Description
Background information
I use OpenMPI and its Portals4 implementation to evaluate the performance of different library im working on.
What version of Open MPI are you using? (e.g., v4.1.6, v5.0.1, git branch name and hash, etc.)
OpenMPI v.5.0.5
Describe how Open MPI was installed (e.g., from a source/distribution tarball, from a git clone, from an operating system distribution package, etc.)
OpenMPI was installed from a source / distribution tarball
Please describe the system on which you are running
OS: Rocky Linux 8.9 (Green Obsidian)
CPU: Intel(R) Xeon(R) Gold 5122 CPU @ 3.60GHz
Network type: BXIv2
Details of the problem
When I try to compile OpenMPI with the --with-portals4
option, I receive a compiler error regarding the comparison of two Portals4 handles. For example in this code snippet (opal/mca/btl/portals4/btl_portals4.c +490):
if (frag->me_h != PTL_INVALID_HANDLE) {
frag->me_h = PTL_INVALID_HANDLE;
}
Portals4 specification proposes the use of PtlHandleIsEqual()
in order to compare two handles.
Since I'm working with the BXIv2 interconnect, which is more or less a hardware implementation of Portals4, I'm not sure if this error also arises when using the Portals4 InfiniBand reference implementation from Sandia.
There are several positions in the Portals4 code base where I ran into the same issue.

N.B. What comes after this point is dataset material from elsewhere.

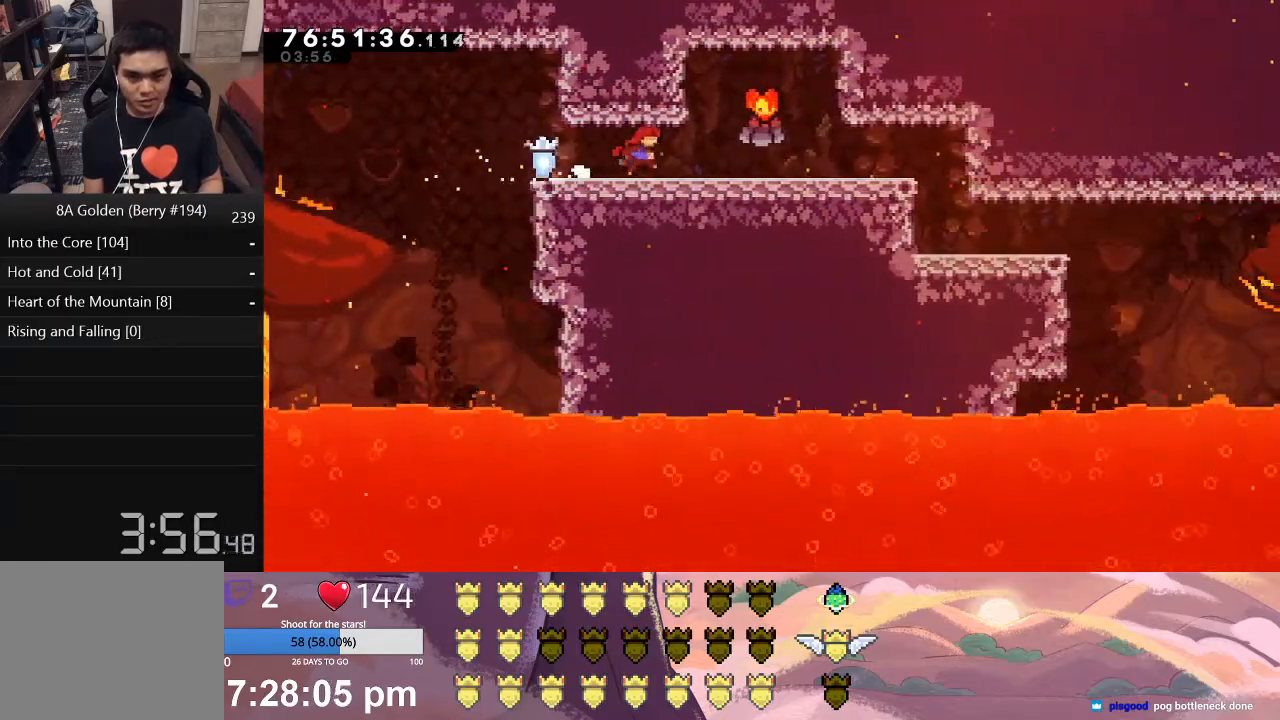
{"buttons": ["DPAD_RIGHT"], "left_stick": "center", "events": [[233, "X", "down"], [350, "X", "up"]]}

I have modified all the necessary parts so that they meet the Portals4 specification.
The fix for the snippet from above would look like this:
if (!PtlHandleIsEqual(frag->me_h, PTL_INVALID_HANDLE)) {
frag->me_h = PTL_INVALID_HANDLE;
}
After my modification I was able to compile OpenMPI and observe decent performance numbers on the OMB.
Can someone maybe comment on my observation and the suggested fix?